Hudson, Rick rick.hudson at intel.com
Mon May 16 14:46:07 PDT 2011


The other hack is to make the hash value itself opaque as I believe weak maps could. That way you can use the address as the hash at the cost of having to lazily rehash after a GC. Typically the Cheney scan of a hash table would randomly reordered objects in memory and this hurt memory performance. The optimization was to delayed scanning hash tables until the end of the Cheney scan so linked objects would have already been placed in memory order.

This is all a bit off topic but performance does matter and folks seem to be underestimating the wealth of community knowledge that exists in this area.

- Rick

-----Original Message-----
From: es-discuss-bounces at mozilla.org [mailto:es-discuss-bounces at mozilla.org] On Behalf Of Allen Wirfs-Brock
Sent: Monday, May 16, 2011 4:47 PM
To: Oliver Hunt
Cc: Andreas Gal; Brendan Eich; es-discuss
Subject: Re: Use cases for WeakMap


On May 16, 2011, at 11:37 AM, Oliver Hunt wrote:

> The same logic applies to object hashcodes -- an object must always produce the same hashcode which means it will need to store it -- having a secondary map doesn't help you, because that map will itself require a hascode.  However making every object always have space to store a hashcode is wasteful of memory, so essentially some form of "private name" must be used.  I think i saw someone (Erik?) say that this is what v8 does.

Old trick that works well when you have a copying collector:

Hashes are initially stored, on first demand,  in a side-table that is a hash table keyed by the current address of an object.  When an object is moved by the collector it checks to see if the object has a hashcode in the side table. If so, it adds a slot at the new location of the object and stores the hashcode in that slot.  It also removes the entry from the side table.

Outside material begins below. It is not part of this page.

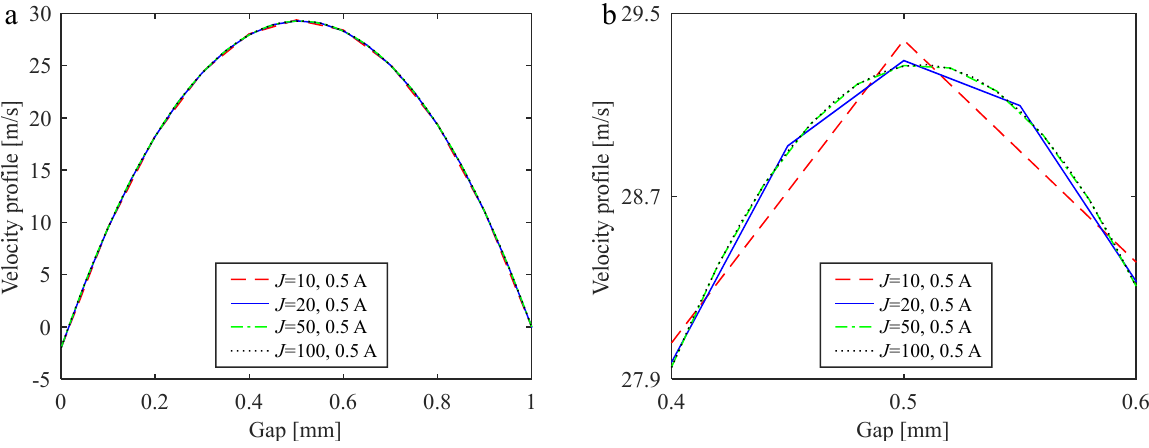
Figure 23. Velocity profiles and acceleration profiles at time 0 35 = . ms t and 0 6 = . ms t tivated region for the excitation current of 2 A.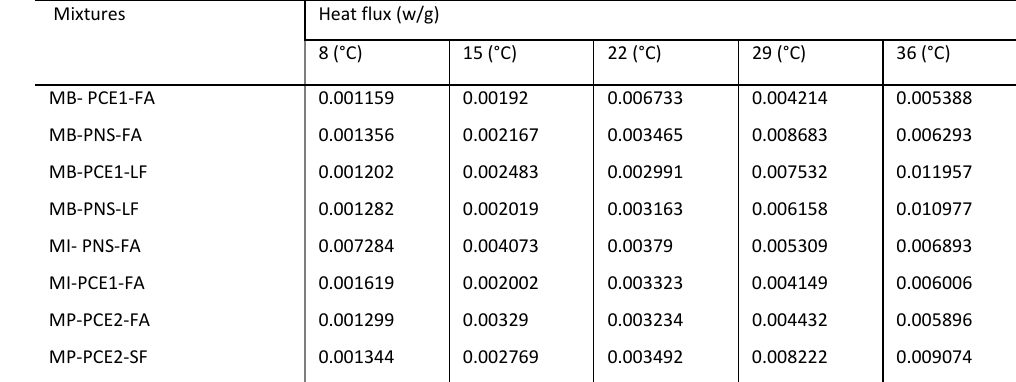
Figure 1. Hydration heat flow of CEM mixtures with different SPs and SCMs. Table 3. Maximum heat flux for CEM mixtures at varying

This requires 2 bits in the object header to represent the following states:
Object's hash has not been accessed so it is unassigned.
Object's hash is in the side-table.
Object's hash is in the hash slot.

If you can generate a suitable hash value based upon the object's current address you don't actually need the side-table.

If you want to have a readonly header that is ROM-able you can either always assign a hash slot to such objects or you can always  keep their hash in the side-table.